WRITTEN INSTRUCTION 1: In the taxonomy records below, could you switch "common name" to "vernacular name" wherever it appears and give the lines again with nothing else changed and the pictures left out?
— START OF SELECTION —
Though the House of Delegates had other business to accomplish during its Oct. 10 meeting, which was originally scheduled for only three hours, delegates found themselves in overtime as they passionately debated the merits of expanding the state’s CLE requirements to align with an American Bar Association Model Rule. The hour-long back-and-forth between delegate members and representatives of the ISBA Diversity and Wellness committees, which jointly proposed the CLE resolution, covered issues ranging from racial tension to political discourse to stigma, revealing a stark philosophical divide between the resolution’s supporters and opponents.
In the end, the proposal was adopted, giving ISBA officers authority to “take such other and further action as may be necessary to implement this resolution,” including obtaining support from the Indiana Supreme Court — an act that must accomplished before the proposal can be enacted.
Expanding perspectives
Indianapolis attorneys Norris Cunningham and Patricia McKinnon, leaders of the diversity and wellness committees, respectively, presented the joint resolution at the French Lick Resort, where the ISBA held its annual meeting Oct. 10-12. Under the resolution, lawyers would be required to take one hour of CLE programming each in the areas of diversity and inclusion and mental health and substance abuse every three years.
If adopted by the Supreme Court, the new CLE requirements would join the existing requirement for all attorneys to complete three hours of professional responsibility CLE for every three-year period. McKinnon noted, though, that the diversity and mental health CLEs would not automatically carry an ethics credit, though those programs could be approved as ethics CLEs if requested.
Cunningham presented the diversity and inclusion CLE requirement as an opportunity for attorneys to learn how to better connect to their clients. Indiana’s population is becoming increasingly diverse, he said, so attorneys would be well-served to better understand various cultures and ethnicities.
From a mental health perspective, McKinnon harkened back to a 2016 study released by the ABA Commission on Lawyer Assistance Programs and the Hazelden Betty Ford Foundation, which found that 21 percent of attorneys qualify as problem drinkers, while 28 percent suffer from depression and 19 percent suffer from anxiety. Despite those numbers, McKinnon said the stigma surrounding mental illness often keeps struggling attorneys from seeking help. But with mandatory mental health programming, McKinnon said attorneys struggling with mental illness or substance abuse could learn about the resources available to them without the fear of being “found out.”
“This is an opportunity for the ISBA to make a statement about the importance of diversity and inclusion and taking care of ourselves,” Cunningham told the House.
The divide
Delegates wasted no time in voicing both their support and opposition to the joint proposal, with attorneys lining up at two microphones to share their thoughts even before Cunningham and McKinnon finished their presentation. The first to speak was Bernice Corley, the executive director of the Indiana Public Defender Council, who thanked the ISBA committees for drafting the proposal and said the IPDC had recently begun offering resiliency training to help attorneys who feel burned out.
— END OF SELECTION —
— START OF AVAILABLE RECORDS —
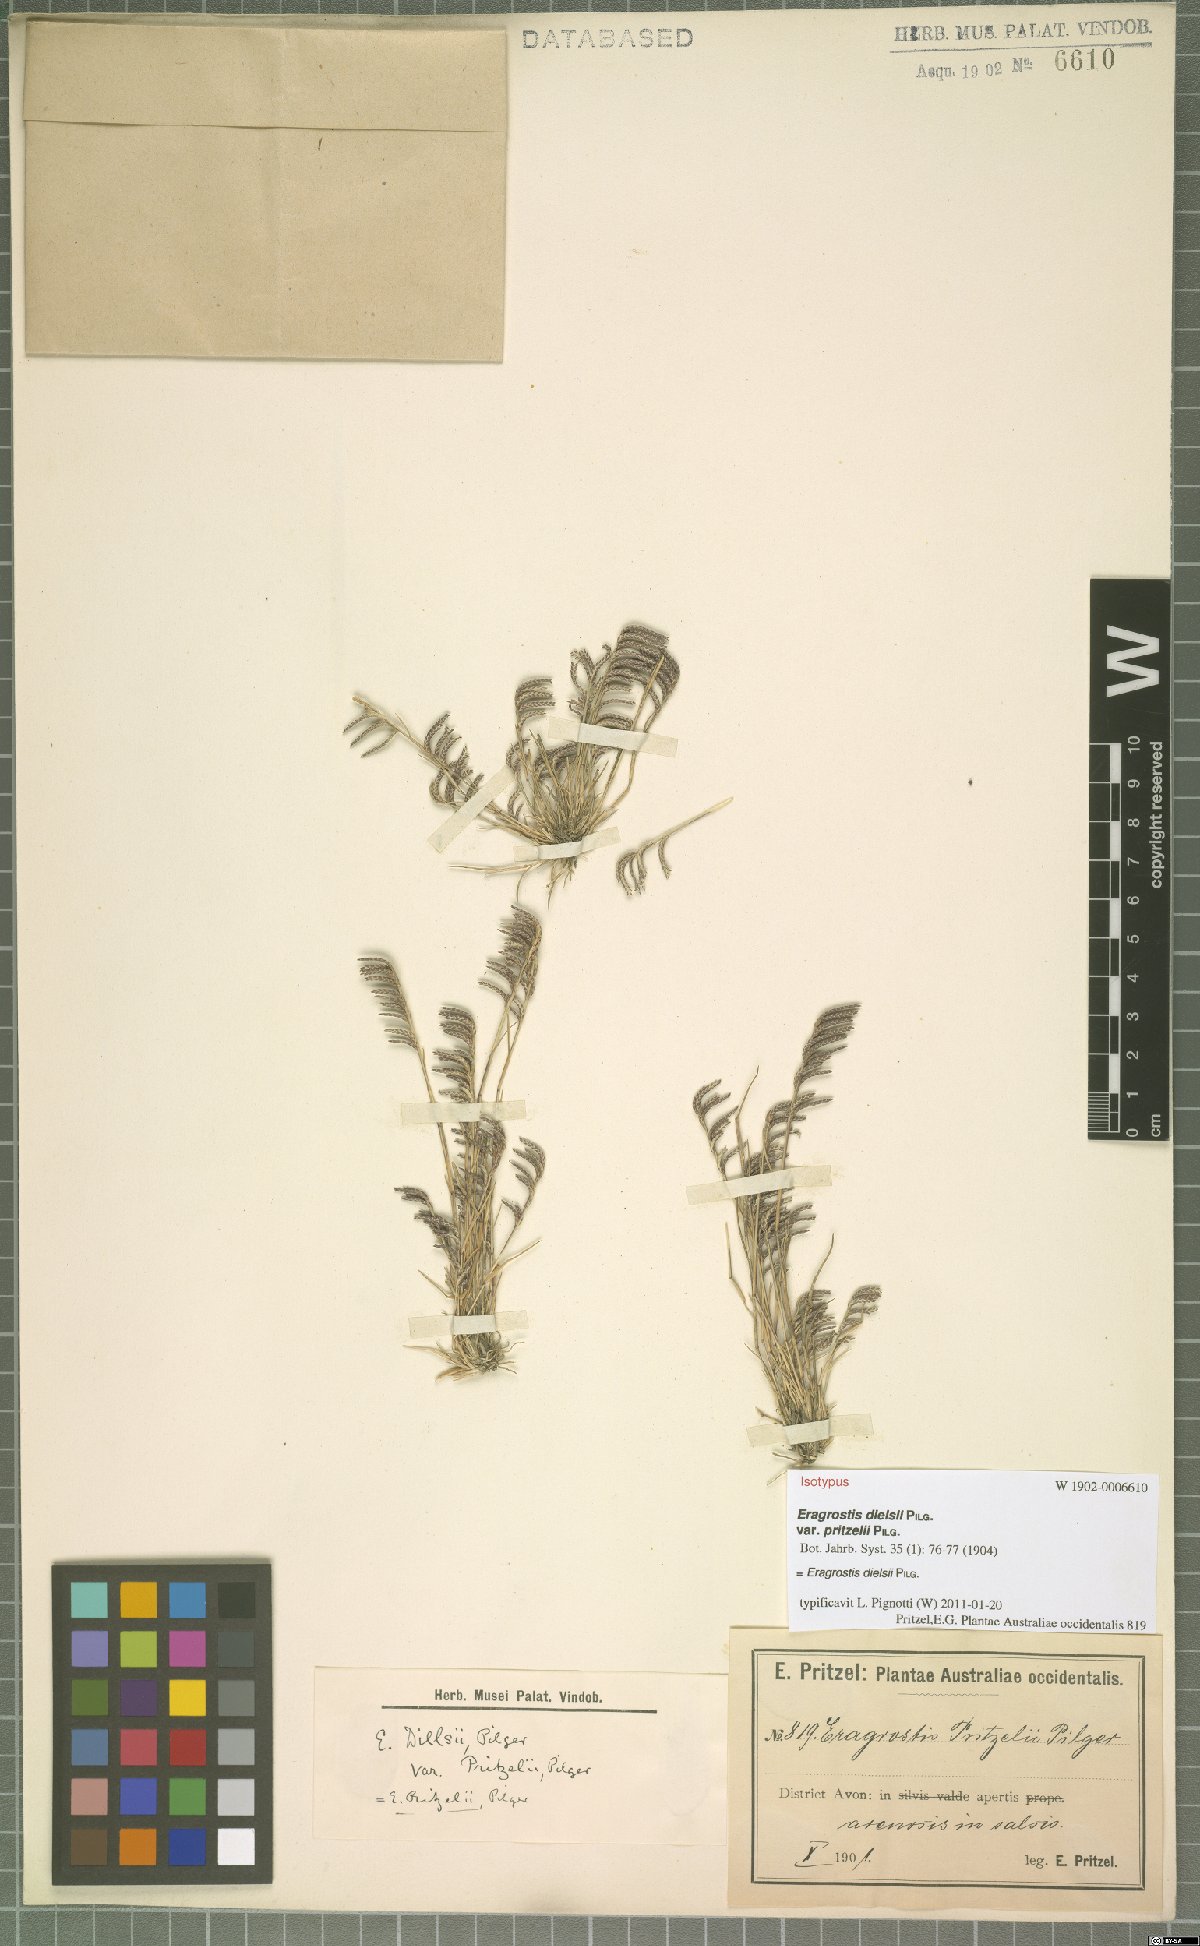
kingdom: Plantae
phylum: Tracheophyta
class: Liliopsida
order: Poales
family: Poaceae
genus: Eragrostis
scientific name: Eragrostis dielsii
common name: Lovegrass
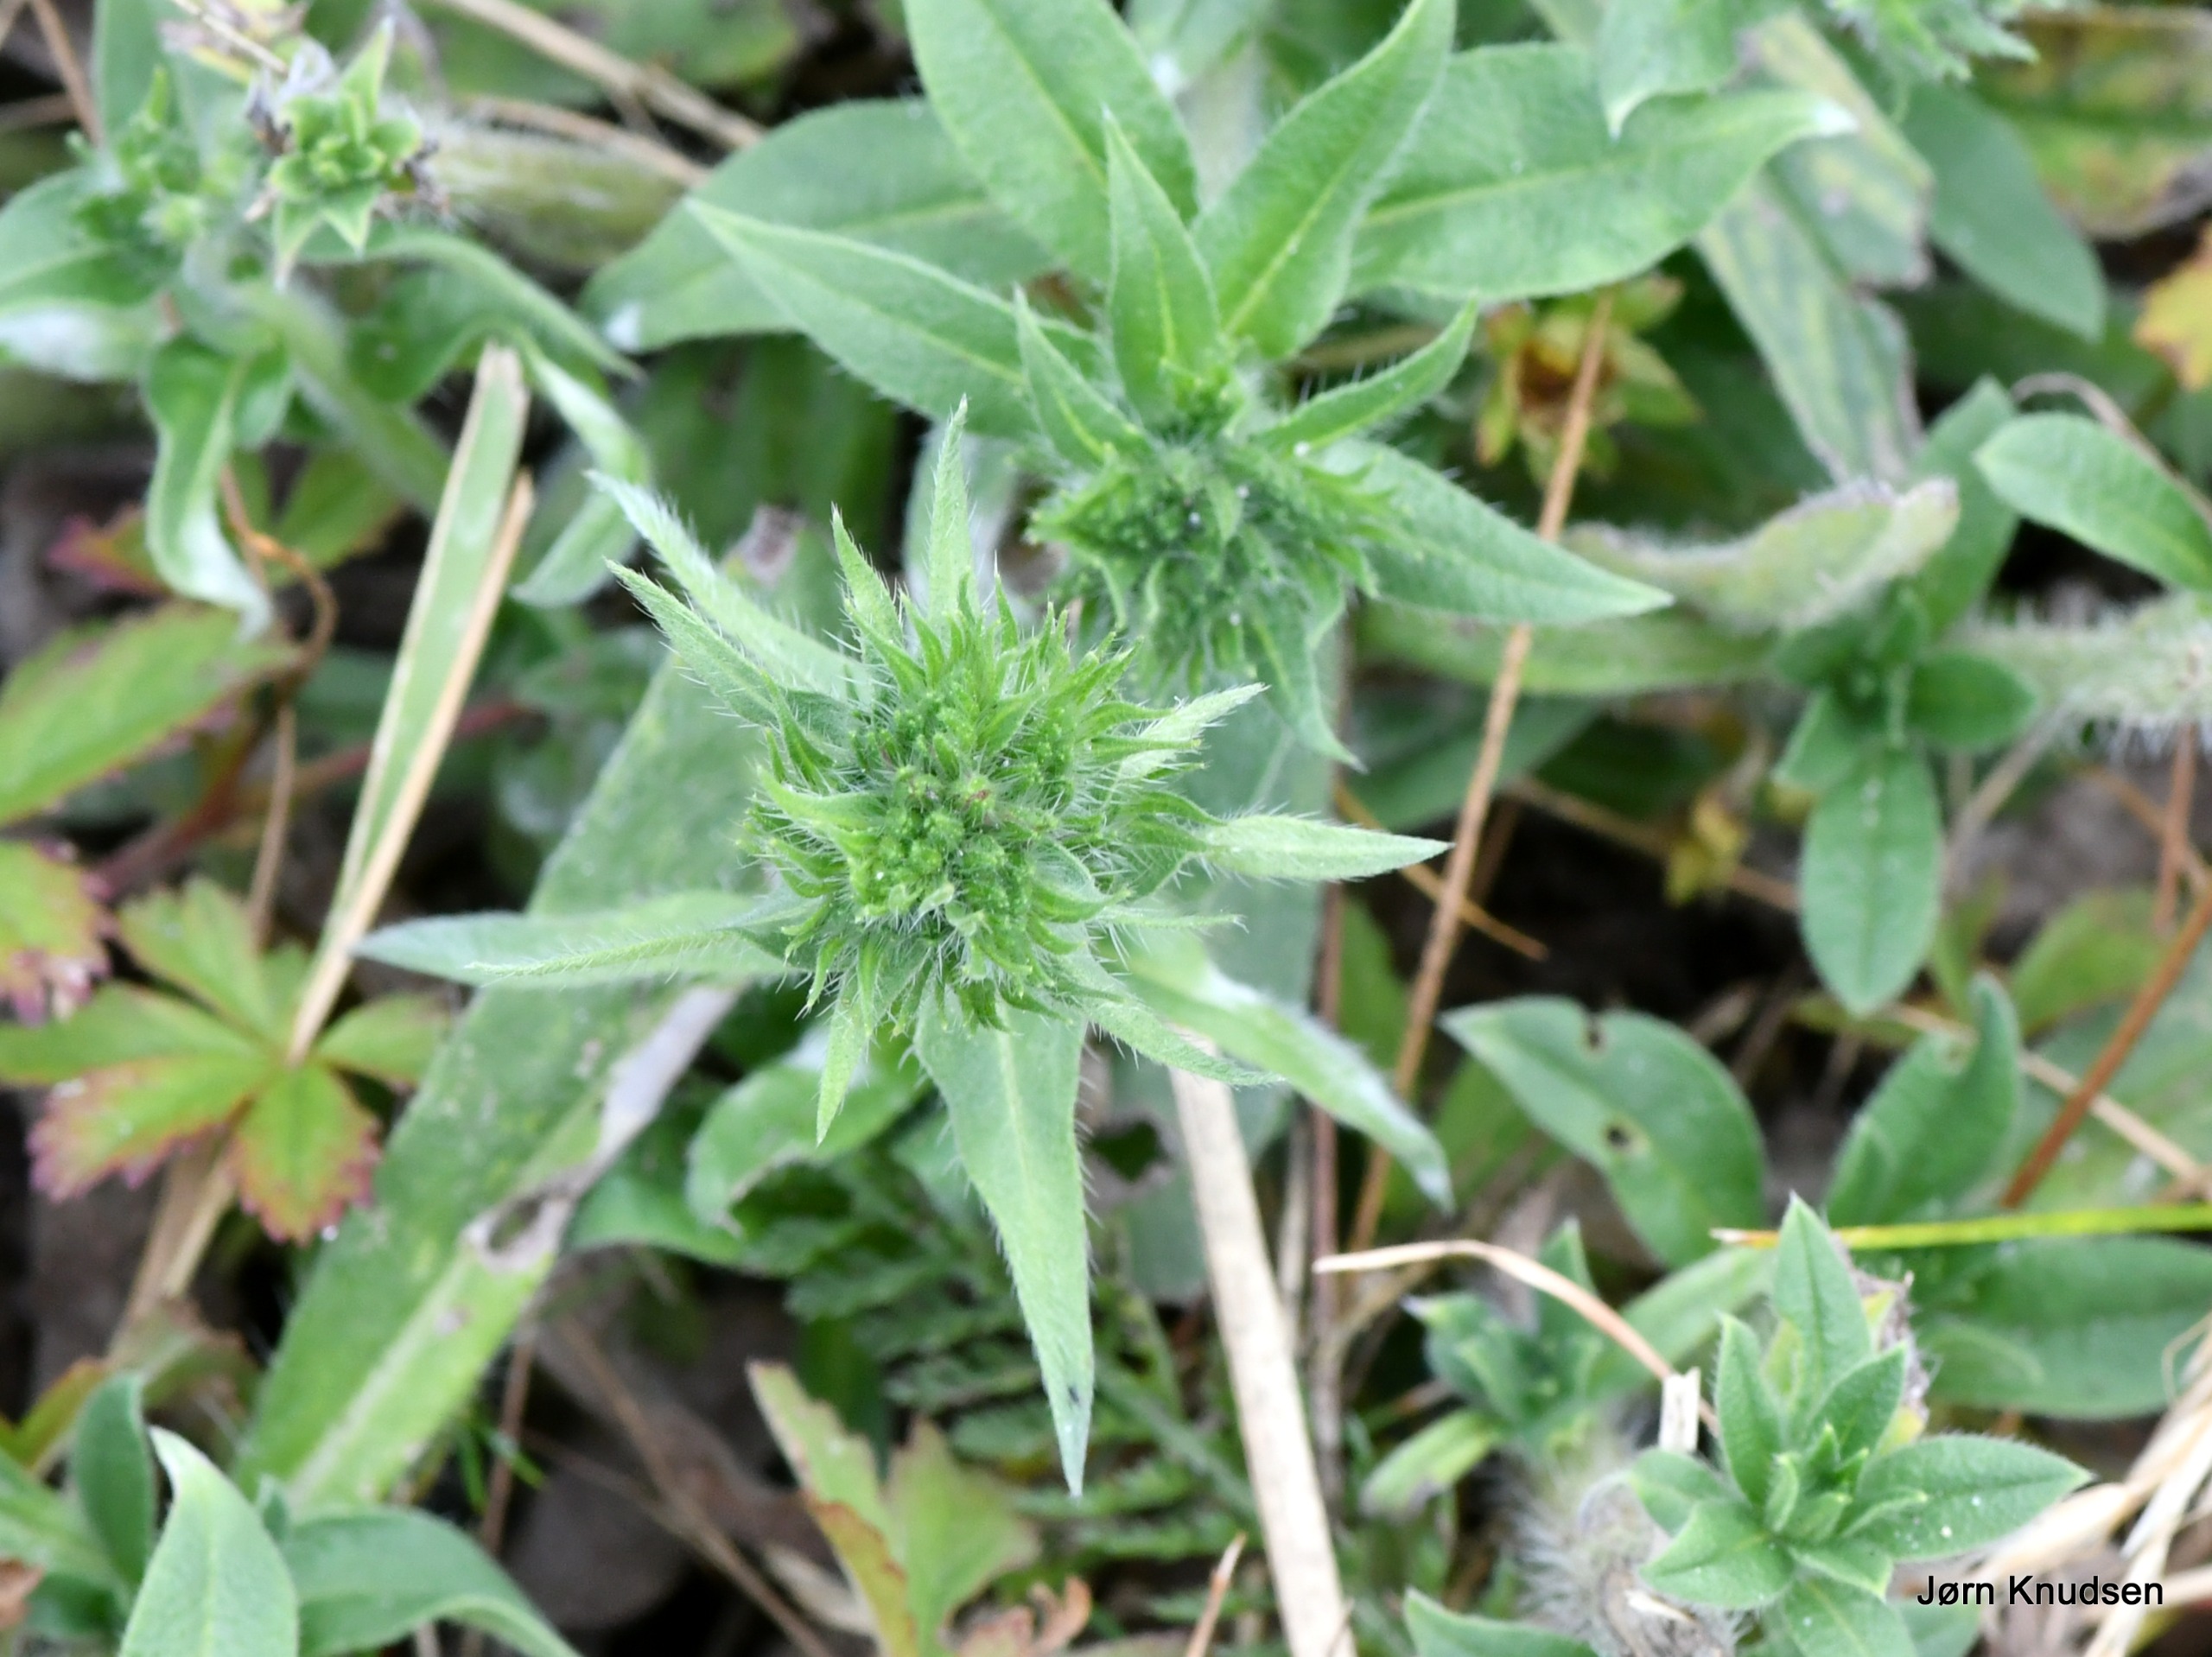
— END OF AVAILABLE RECORDS —
WRITTEN INSTRUCTION 2: Which people are named in the article about the ISBA debate on CLE requirements?

WRITTEN REPLY 1:
kingdom: Plantae
phylum: Tracheophyta
class: Liliopsida
order: Poales
family: Poaceae
genus: Eragrostis
scientific name: Eragrostis dielsii
vernacular name: Lovegrass

WRITTEN REPLY 2:
Norris Cunningham
Patricia McKinnon
Bernice Corley